Lots of things I feel like I need to write about. That’s always the case. It’s how I most accurately process, because the words don’t come out of my mouth right. It really does feel like everyone’s a writer. It feels like they’re all posing. And it really feels like I am because really all I have to my name is a lifetime of teachers telling me I’m really good, and a bachelor’s degree in English. But I don’t have any material to show you right now. I don’t have a record of writing in my spare time. I’m pretty neurotic and kind of the worst and I can’t make myself do things. Stubborn, let’s say.
There is so much going on politically. I do feel like I’m in an echo chamber…though maybe not – it’s just that I’m not in regular contact with people who feel very differently about all that is going on…at least, not the kind of contact that includes talking about politics. It’s difficult.
All of my interactions are fraught with insecurity and the idea that I’m not interesting. I was at a gathering of (really cool) (friendly) (nice) (fun) people from school and some of their spouses. In general it was pretty cool. They don’t really know me, and signs show they’re not trying to. I asked one of them how she was doing and she basically said pretty good and turned the conversation. That’s that. Am I just not interesting to talk to with? No good conversation, no good personality? That’s generally how other people make me feel.
Trump supporters say that his actions targeted at keeping out refugees/immigrants/ANYONE from seven majority-Muslim countries are there to keep out the bad people and let in only the good people. (I know it’s been blocked, but gosh look at what’s happened.) That is completely arbitrary and terrible. It also ignores the FACTS (the actual facts, not the alternative ones) that terrorist attacks in the United States are SO rare, and not perpetrated by people who are in this country as refugees or immigrants. The idea that everyone from seven countries is just “BAD” assumes quite a lot. The idea that there’s not an “extreme vetting” process in existence is ludicrous. It is NOT easy for people to come to this country, as immigrants or refugees. Not to mention…can you IMAGINE walking into a refugee camp? Just visualize for a second. Go to the internet if you need some help. It’s not a mystery what life looks like there. Imagine walking in and telling a family they pose too great a threat to American life to be allowed, and they’re just going to have to make it work somewhere else, like maybe in the camp? Mmm. Yeah. Sounds great. I’m pretty sure that would go fine.
People don’t take the time to imagine what it’s like to be someone else. It’s SO SIMPLE. Like, how many times in life did teachers and parents tell us to imagine ourselves in someone else’s shoes? Did anyone else ever hear that? That’s like…my favorite thing about life. I LIKE imagining other people complexly, as John Green always says.
Recommendation #1: “Dear Hank and John” podcast episode #79: “Tiny Useless Pelvises (That Are Still There)”

> Set of tasks:
(a) Check three statements against the post on writing, politics and empathy and mark each yes or no, quoting the words that settle it: (i) The writer holds a bachelor's degree in English. (ii) The writer has a record of writing in spare time. (iii) The gathering the writer attended was made up of people from work.
(b) Pick up the post on writing, politics and empathy after its last line and keep writing in the same voice.
None of the material after the post on writing, politics and empathy is needed here.

> Material:
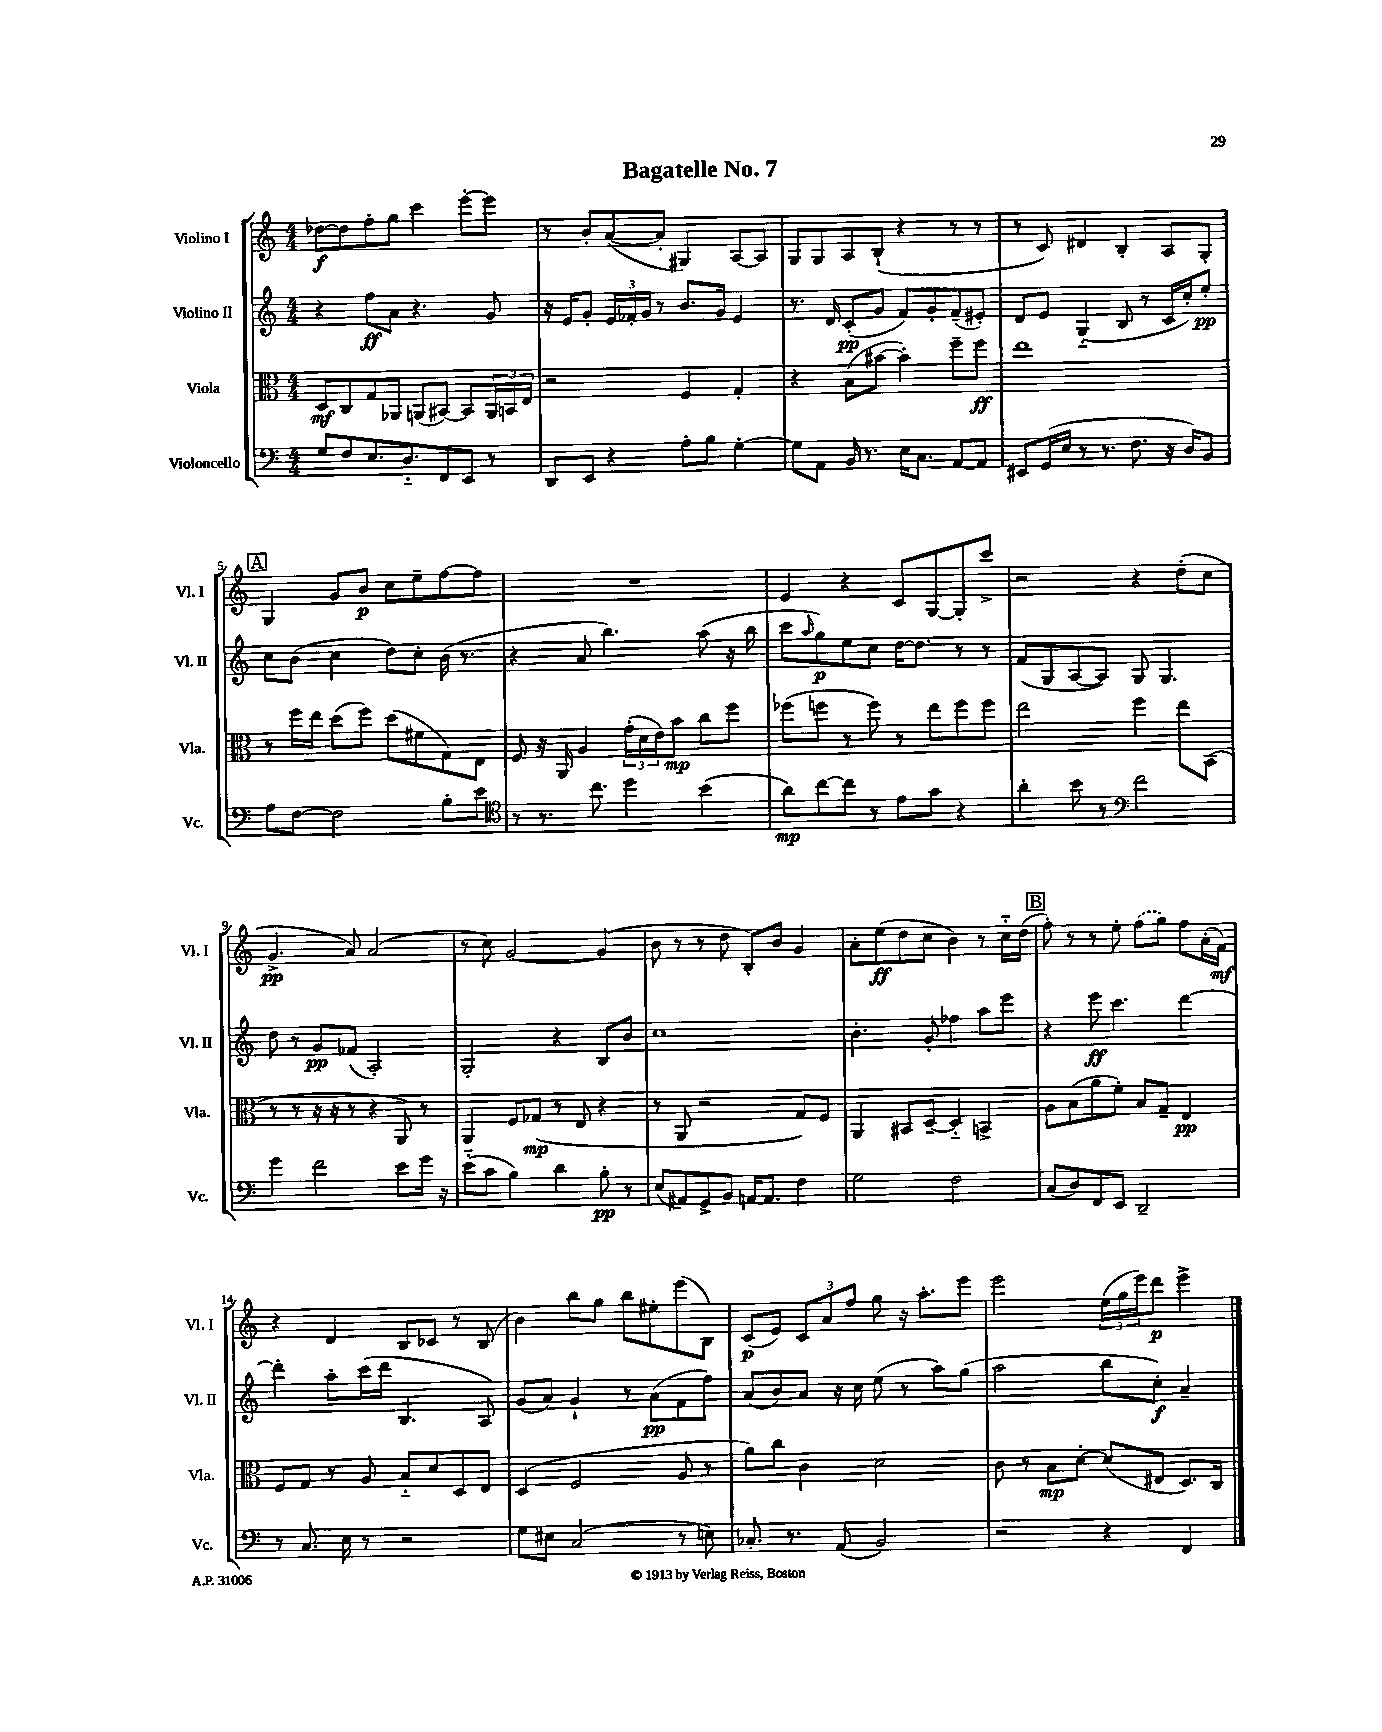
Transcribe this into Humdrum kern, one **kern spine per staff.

> Results:
(a)
(i) Yes: "a bachelor’s degree in English."
(ii) No: "I don’t have a record of writing in my spare time."
(iii) No: "people from school and some of their spouses."

(b)
I’ve possibly taken in more information than I can process and write about. That is probable, actually. From endless podcasts to unlimited NPR news to class lectures to reading all of the things.
Currently listening to Auld Lang Syne in a coffee shop watching a girl and guy press their palms together in the air in what is maybe a more affectionate version of a high-five. It’s a great song…
One of my classes this semester is called Intercultural City Ministry. It’s somewhere between urban ministry-urban planning-racial reconciliation-ministering to the poor-issues of justice in the city-how does social justice work in/with the church. It’s all the reasons I’m studying in this program. The first day of classes was a Thursday, which is the day this class happens (from 6:15-9:00). The Wednesday night before, our professor emailed us to let us know the class would be meeting at a church on the other side of town from the seminary (about 30 mins.)…probably something everyone should have known several weeks earlier…or at least whenever registration happened. I was pretty upset to find out about the change of location with such short notice because it interfered with all of my plans. Even though it is much closer to my house and allows me to go home in the afternoon, and to have a short drive home when I’ll be tired. In the moment, I was angry.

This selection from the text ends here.